实际可以使用cat /proc/meminfo 来查询HugePages的信息
root@ubuntu:~# cat /proc/meminfo
MemTotal: 267795008 kB
MemFree: 259260224 kB
HugePages_Total: 0
HugePages_Free: 0
HugePages_Rsvd: 0
HugePages_Surp: 0
Hugepagesize: 2048 kB
像普通的pagefault一样,会在handle_mm_fault 中通过is_vm_hugetlb_page 来判断是否是hugepage fault
int handle_mm_fault(struct vm_area_struct *vma, unsigned long address,
unsigned int flags)
{
int ret;
__set_current_state(TASK_RUNNING);
count_vm_event(PGFAULT);
mem_cgroup_count_vm_event(vma->vm_mm, PGFAULT);
/* do counter updates before entering really critical section. */
check_sync_rss_stat(current);
/*
* Enable the memcg OOM handling for faults triggered in user
* space.

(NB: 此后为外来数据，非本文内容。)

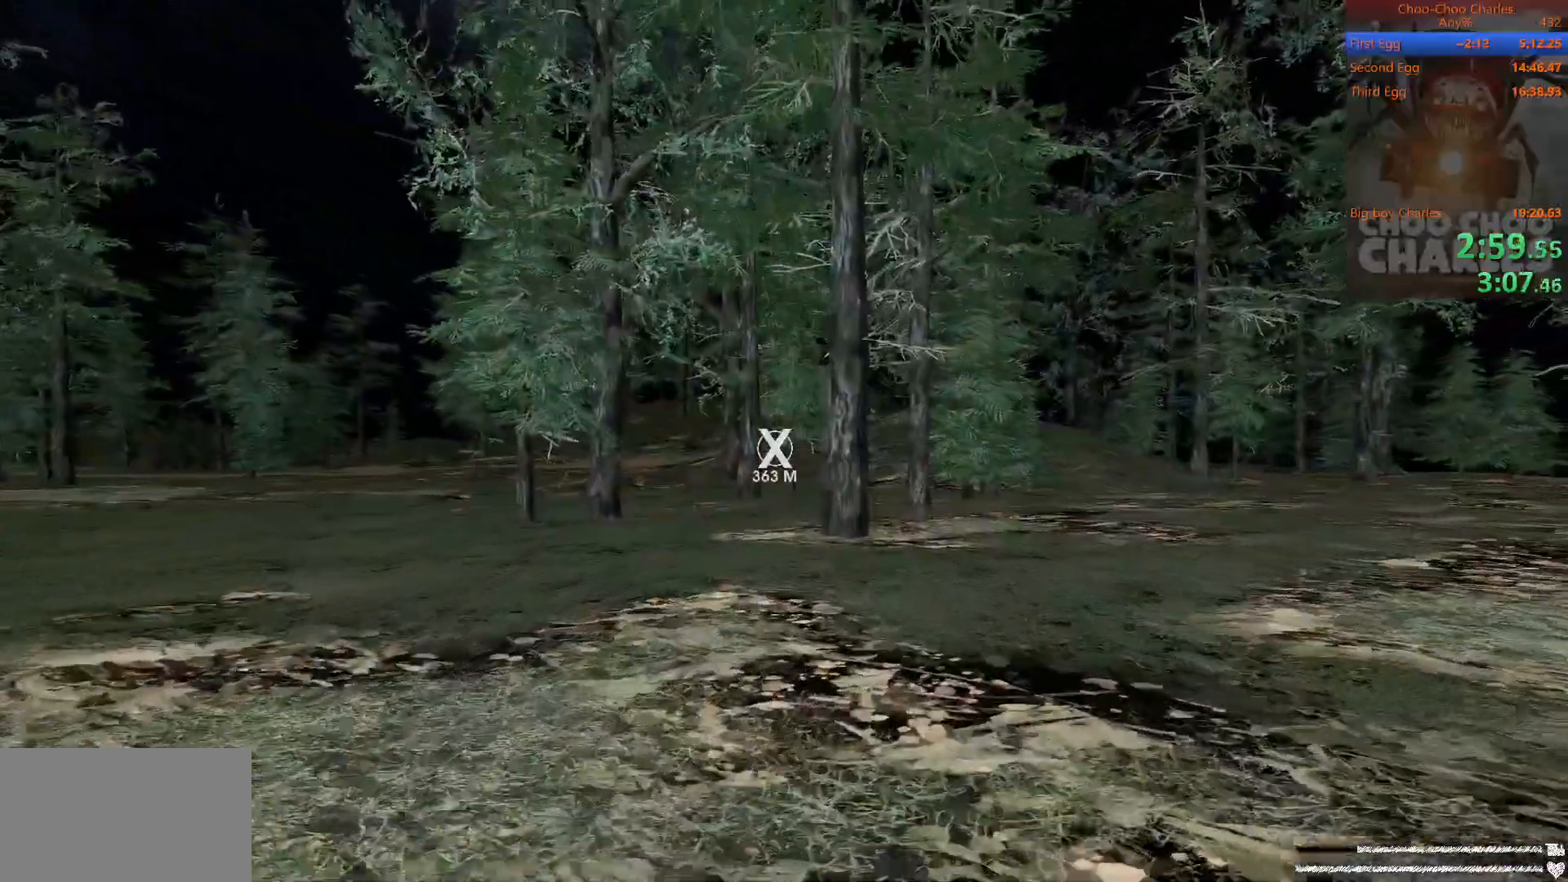
{"keys": ["shift", "w"], "mouse": [], "mouse_move": "still", "events": []}
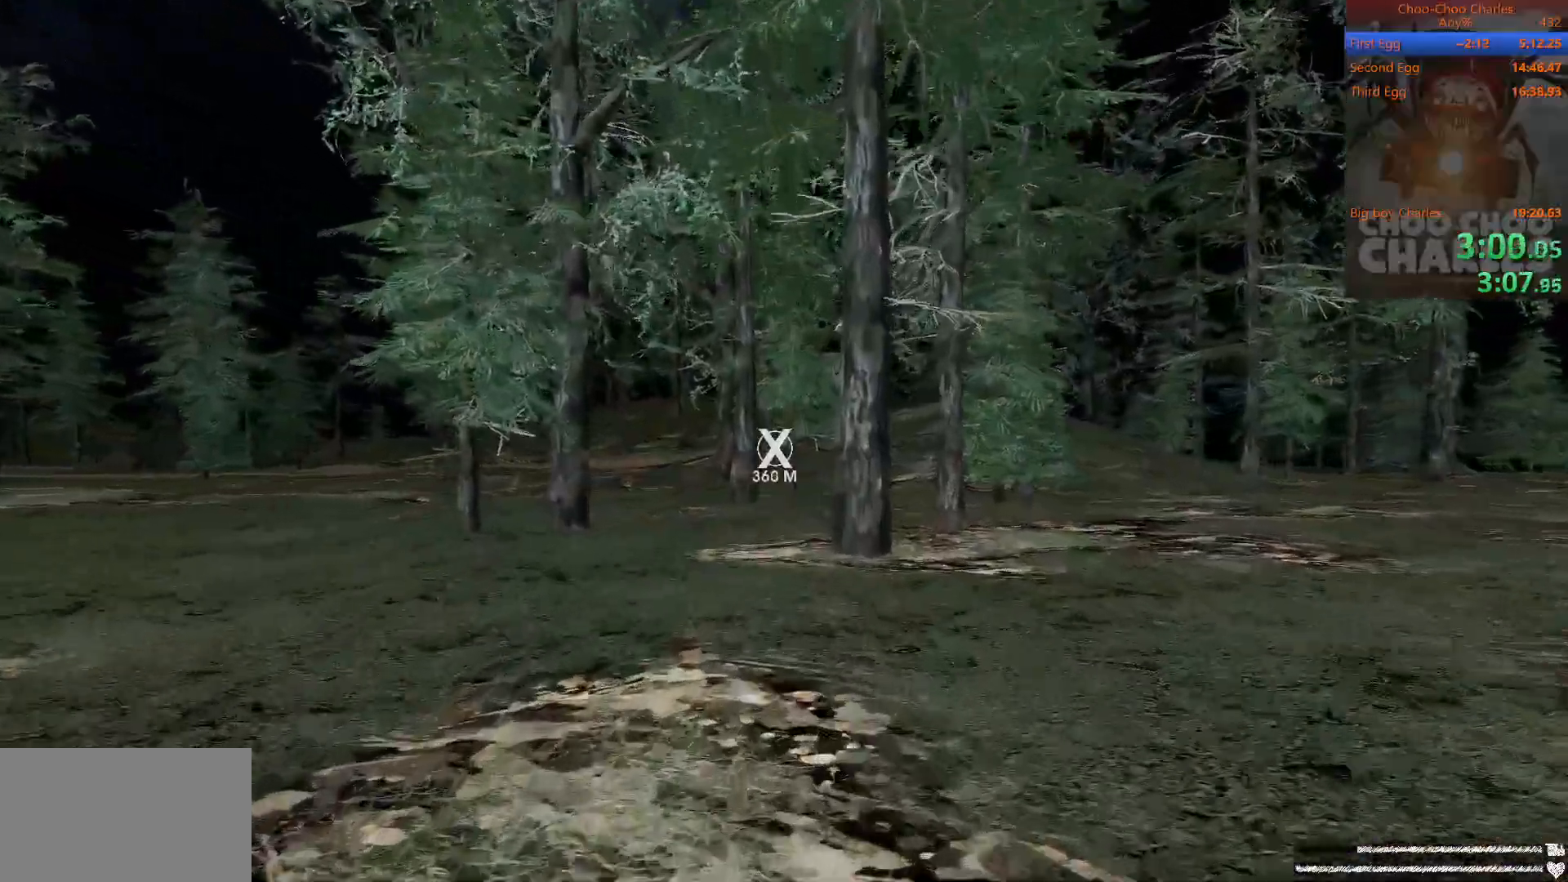
{"keys": ["shift", "w"], "mouse": [], "mouse_move": "still", "events": []}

Kernel faults are handled more gracefully.
*/
if (flags & FAULT_FLAG_USER)
mem_cgroup_oom_enable();
if (!arch_vma_access_permitted(vma, flags & FAULT_FLAG_WRITE,
flags & FAULT_FLAG_INSTRUCTION,
flags & FAULT_FLAG_REMOTE))
return VM_FAULT_SIGSEGV;
if (unlikely(is_vm_hugetlb_page(vma)))
ret = hugetlb_fault(vma->vm_mm, vma, address, flags);
}
static inline bool is_vm_hugetlb_page(struct vm_area_struct *vma)
{
return !!(vma->vm_flags & VM_HUGETLB);
}
原来就是看vm是否有VM_HUGETLB 这个标识来确实是否是hugepage.
如果是hugepage则调用hugetlb_fault->huge_pte_alloc
pte_t *huge_pte_alloc(struct mm_struct *mm,
unsigned long addr, unsigned long sz)
{
pgd_t *pgd;
pud_t *pud;
pte_t *pte = NULL;
pr_debug("%s: addr:0x%lx sz:0x%lx\n", __func__, addr, sz);
pgd = pgd_offset(mm, addr);
pud = pud_alloc(mm, pgd, addr);
if (!pud)
return NULL;
if (sz == PUD_SIZE) {
pte = (pte_t *)pud;
} else if (sz == (PAGE_SIZE * CONT_PTES)) {
pmd_t *pmd = pmd_alloc(mm, pud, addr);
WARN_ON(addr & (sz - 1));
/*
* Note that if this code were ever ported to the
* 32-bit arm platform then it will cause trouble in
* the case where CONFIG_HIGHPTE is set, since there
* will be no pte_unmap() to correspond with this
* pte_alloc_map().
*/
pte = pte_alloc_map(mm, pmd, addr);
} else if (sz == PMD_SIZE) {
if (IS_ENABLED(CONFIG_ARCH_WANT_HUGE_PMD_SHARE) &&
pud_none(*pud))
pte = huge_pmd_share(mm, addr, pud);
else
pte = (pte_t *)pmd_alloc(mm, pud, addr);
} else if (sz == (PMD_SIZE * CONT_PMDS)) {
pmd_t *pmd;
pmd = pmd_alloc(mm, pud, addr);
WARN_ON(addr & (sz - 1));
return (pte_t *)pmd;
}
pr_debug("%s: addr:0x%lx sz:0x%lx ret pte=%p/0x%llx\n", __func__, addr,
sz, pte, pte_val(*pte));
return pte;
}
从huge_pte_alloc 可以发现hugepage的size可以分为一下四种
即pagesize =PUD_SIZE/(PAGE_SIZE * CONT_PTES)/PMD_SIZE/(sz == (PMD_SIZE * CONT_PMDS))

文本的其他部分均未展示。